#### [GIVEN DATA]
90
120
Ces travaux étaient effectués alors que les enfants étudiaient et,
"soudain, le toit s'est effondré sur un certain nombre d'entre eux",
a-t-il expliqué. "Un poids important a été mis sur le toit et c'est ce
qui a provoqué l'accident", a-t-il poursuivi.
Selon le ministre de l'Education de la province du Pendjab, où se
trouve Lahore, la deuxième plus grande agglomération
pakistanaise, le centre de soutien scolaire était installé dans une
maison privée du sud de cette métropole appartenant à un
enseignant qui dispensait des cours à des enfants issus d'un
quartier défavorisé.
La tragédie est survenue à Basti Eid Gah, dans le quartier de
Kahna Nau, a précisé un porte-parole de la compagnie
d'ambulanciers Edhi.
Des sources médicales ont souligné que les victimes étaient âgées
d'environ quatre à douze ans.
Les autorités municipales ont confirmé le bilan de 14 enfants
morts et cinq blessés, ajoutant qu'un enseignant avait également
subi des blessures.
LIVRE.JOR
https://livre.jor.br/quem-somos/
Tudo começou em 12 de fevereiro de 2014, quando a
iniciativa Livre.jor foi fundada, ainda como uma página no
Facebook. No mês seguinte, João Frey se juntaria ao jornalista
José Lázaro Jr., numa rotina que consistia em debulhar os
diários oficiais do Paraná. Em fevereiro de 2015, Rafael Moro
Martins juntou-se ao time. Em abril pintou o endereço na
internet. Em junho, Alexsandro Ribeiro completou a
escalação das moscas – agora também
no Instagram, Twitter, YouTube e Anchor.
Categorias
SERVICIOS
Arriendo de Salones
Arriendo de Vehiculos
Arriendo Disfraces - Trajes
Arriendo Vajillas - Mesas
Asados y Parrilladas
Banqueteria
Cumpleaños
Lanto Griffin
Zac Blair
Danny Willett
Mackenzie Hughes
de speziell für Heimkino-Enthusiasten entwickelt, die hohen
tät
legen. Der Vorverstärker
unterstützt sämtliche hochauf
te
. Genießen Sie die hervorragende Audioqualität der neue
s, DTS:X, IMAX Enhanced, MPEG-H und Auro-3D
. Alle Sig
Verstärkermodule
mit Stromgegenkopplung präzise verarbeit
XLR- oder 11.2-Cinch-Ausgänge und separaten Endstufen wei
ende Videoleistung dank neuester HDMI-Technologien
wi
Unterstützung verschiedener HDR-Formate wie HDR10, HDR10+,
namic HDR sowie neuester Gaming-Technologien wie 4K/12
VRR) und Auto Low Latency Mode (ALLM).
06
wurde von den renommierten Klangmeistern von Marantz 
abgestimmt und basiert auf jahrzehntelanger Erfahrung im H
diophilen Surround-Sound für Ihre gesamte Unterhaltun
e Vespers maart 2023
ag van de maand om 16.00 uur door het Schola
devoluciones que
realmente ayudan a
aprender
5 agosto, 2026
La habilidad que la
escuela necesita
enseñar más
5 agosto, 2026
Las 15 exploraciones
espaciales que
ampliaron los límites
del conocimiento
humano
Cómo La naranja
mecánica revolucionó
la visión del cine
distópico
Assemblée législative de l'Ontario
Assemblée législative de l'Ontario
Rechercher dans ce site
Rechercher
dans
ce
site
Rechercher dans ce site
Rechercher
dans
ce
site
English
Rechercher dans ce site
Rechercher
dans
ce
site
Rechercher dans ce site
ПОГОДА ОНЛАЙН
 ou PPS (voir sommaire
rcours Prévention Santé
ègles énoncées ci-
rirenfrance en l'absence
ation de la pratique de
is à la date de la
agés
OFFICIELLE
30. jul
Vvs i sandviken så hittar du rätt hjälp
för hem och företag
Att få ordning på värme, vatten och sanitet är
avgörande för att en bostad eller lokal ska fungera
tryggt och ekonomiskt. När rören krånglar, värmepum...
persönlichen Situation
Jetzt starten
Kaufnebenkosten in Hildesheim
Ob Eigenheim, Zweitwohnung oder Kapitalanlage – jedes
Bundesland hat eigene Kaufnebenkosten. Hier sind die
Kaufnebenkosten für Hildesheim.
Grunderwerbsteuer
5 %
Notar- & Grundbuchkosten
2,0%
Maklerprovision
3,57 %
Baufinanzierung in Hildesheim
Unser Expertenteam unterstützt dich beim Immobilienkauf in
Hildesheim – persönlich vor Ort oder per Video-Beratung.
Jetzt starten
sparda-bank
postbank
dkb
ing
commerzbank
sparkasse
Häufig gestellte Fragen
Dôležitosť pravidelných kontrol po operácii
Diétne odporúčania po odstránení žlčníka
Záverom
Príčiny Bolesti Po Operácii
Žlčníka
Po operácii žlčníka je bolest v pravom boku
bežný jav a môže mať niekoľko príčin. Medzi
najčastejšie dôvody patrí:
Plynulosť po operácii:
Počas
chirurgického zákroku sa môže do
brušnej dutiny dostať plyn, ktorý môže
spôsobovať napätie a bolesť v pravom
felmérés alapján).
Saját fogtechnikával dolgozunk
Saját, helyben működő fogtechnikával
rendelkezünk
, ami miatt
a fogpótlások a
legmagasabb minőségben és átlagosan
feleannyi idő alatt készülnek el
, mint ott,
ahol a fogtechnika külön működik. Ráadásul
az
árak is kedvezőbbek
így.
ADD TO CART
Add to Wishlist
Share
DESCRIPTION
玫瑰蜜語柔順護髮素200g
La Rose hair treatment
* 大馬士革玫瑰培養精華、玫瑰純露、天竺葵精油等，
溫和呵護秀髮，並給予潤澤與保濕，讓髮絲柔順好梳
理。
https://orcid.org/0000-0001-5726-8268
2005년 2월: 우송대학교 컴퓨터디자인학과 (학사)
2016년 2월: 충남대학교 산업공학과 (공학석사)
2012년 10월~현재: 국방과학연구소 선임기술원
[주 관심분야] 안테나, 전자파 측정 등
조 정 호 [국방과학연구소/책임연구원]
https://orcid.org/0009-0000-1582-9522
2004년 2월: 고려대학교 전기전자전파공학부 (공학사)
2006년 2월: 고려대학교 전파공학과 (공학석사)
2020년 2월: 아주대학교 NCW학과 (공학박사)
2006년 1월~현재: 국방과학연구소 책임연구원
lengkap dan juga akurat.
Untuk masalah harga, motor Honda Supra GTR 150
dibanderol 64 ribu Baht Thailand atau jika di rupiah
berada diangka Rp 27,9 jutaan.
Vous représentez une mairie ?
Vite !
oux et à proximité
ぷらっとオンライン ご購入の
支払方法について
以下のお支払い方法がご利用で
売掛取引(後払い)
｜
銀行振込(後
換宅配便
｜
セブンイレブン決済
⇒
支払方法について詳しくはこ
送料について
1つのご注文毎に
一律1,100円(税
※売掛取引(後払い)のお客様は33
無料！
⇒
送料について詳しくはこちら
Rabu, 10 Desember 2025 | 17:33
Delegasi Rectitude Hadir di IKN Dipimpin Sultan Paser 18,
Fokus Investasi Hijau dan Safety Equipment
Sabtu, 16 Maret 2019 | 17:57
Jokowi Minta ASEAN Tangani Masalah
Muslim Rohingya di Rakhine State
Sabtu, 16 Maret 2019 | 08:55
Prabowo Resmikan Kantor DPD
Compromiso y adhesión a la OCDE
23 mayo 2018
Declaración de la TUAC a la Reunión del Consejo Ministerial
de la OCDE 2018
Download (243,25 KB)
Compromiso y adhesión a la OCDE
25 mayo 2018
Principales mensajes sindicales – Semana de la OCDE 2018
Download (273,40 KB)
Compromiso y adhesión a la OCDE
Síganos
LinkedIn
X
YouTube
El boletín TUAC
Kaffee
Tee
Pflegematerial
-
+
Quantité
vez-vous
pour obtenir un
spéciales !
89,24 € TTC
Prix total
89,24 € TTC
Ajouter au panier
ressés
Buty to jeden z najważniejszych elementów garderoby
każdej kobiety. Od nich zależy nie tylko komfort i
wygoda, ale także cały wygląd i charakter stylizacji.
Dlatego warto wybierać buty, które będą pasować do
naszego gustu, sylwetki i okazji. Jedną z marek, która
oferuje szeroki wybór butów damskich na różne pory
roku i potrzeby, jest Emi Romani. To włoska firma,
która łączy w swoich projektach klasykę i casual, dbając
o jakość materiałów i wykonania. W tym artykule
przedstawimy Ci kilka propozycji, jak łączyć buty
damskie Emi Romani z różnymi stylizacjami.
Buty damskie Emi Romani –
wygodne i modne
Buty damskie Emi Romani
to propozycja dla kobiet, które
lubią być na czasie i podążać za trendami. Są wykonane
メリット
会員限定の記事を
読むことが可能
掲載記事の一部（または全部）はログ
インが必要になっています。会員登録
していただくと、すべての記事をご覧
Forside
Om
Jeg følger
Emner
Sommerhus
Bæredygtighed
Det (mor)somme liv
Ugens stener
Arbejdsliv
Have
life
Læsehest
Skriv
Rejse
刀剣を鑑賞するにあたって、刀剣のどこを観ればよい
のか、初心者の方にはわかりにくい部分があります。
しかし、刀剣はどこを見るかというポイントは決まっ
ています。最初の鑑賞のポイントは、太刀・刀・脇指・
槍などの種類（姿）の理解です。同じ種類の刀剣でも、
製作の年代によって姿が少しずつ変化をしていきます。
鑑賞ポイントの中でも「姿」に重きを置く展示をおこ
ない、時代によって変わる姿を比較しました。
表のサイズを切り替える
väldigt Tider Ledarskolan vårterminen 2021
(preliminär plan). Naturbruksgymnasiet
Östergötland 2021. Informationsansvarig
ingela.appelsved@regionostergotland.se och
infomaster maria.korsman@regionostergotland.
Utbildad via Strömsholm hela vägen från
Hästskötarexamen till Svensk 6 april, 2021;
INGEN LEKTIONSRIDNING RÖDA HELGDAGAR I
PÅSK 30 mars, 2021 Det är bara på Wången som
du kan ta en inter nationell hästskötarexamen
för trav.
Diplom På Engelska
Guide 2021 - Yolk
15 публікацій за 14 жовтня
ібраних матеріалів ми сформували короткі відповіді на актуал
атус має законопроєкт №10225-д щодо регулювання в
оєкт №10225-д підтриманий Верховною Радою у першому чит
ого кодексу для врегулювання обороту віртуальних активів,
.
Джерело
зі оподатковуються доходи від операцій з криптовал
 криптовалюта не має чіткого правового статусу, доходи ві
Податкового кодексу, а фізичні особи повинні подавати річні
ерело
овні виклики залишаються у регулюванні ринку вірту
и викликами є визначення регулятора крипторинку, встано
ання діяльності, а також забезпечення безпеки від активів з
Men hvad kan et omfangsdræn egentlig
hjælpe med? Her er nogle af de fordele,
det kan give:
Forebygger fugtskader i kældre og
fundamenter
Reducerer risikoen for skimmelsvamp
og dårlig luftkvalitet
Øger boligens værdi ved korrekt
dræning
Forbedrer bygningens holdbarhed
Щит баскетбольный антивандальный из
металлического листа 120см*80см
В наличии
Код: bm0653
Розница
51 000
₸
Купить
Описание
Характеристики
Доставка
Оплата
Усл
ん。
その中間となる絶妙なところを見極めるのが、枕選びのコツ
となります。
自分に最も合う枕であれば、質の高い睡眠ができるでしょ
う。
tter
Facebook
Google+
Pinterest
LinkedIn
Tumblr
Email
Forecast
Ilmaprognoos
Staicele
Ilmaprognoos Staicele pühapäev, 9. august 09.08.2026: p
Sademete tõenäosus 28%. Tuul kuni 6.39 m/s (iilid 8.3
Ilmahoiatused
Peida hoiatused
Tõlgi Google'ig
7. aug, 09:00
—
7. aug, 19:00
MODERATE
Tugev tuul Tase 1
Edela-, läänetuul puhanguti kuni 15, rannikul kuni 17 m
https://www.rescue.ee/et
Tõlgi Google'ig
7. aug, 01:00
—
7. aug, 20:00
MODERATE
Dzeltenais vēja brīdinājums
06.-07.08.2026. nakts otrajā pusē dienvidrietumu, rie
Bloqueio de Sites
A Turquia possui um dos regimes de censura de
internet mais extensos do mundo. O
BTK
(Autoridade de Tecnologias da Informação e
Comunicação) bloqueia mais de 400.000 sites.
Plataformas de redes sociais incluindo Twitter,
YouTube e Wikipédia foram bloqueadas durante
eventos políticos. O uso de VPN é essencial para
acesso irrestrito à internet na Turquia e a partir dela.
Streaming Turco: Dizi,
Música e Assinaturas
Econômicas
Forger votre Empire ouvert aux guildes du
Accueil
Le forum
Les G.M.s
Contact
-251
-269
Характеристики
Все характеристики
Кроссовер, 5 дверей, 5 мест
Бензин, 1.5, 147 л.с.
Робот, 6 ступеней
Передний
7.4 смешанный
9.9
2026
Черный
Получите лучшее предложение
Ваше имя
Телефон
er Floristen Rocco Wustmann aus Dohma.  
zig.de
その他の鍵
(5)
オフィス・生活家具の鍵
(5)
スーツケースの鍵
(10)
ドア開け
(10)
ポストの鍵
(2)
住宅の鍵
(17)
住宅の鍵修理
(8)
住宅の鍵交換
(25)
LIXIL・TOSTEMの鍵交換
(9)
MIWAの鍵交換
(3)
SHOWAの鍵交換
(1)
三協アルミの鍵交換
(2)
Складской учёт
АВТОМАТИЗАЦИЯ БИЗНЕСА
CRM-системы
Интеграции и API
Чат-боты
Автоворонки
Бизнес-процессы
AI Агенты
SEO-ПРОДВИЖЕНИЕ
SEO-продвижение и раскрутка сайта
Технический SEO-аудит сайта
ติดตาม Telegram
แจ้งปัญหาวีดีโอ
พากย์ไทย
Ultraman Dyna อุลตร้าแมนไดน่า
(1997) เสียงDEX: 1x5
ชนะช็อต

#### [YOUR ASSIGNMENT]
From the entries above, write out only the lines starting at the line that holds "[주 관심분야] 안테나, 전자파 측정 등" and ending at the line that holds "lengkap dan juga akurat.", keeping both and matching them exactly.

#### [OUTPUT FOR THIS TASK]
[주 관심분야] 안테나, 전자파 측정 등
조 정 호 [국방과학연구소/책임연구원]
https://orcid.org/0009-0000-1582-9522
2004년 2월: 고려대학교 전기전자전파공학부 (공학사)
2006년 2월: 고려대학교 전파공학과 (공학석사)
2020년 2월: 아주대학교 NCW학과 (공학박사)
2006년 1월~현재: 국방과학연구소 책임연구원
lengkap dan juga akurat.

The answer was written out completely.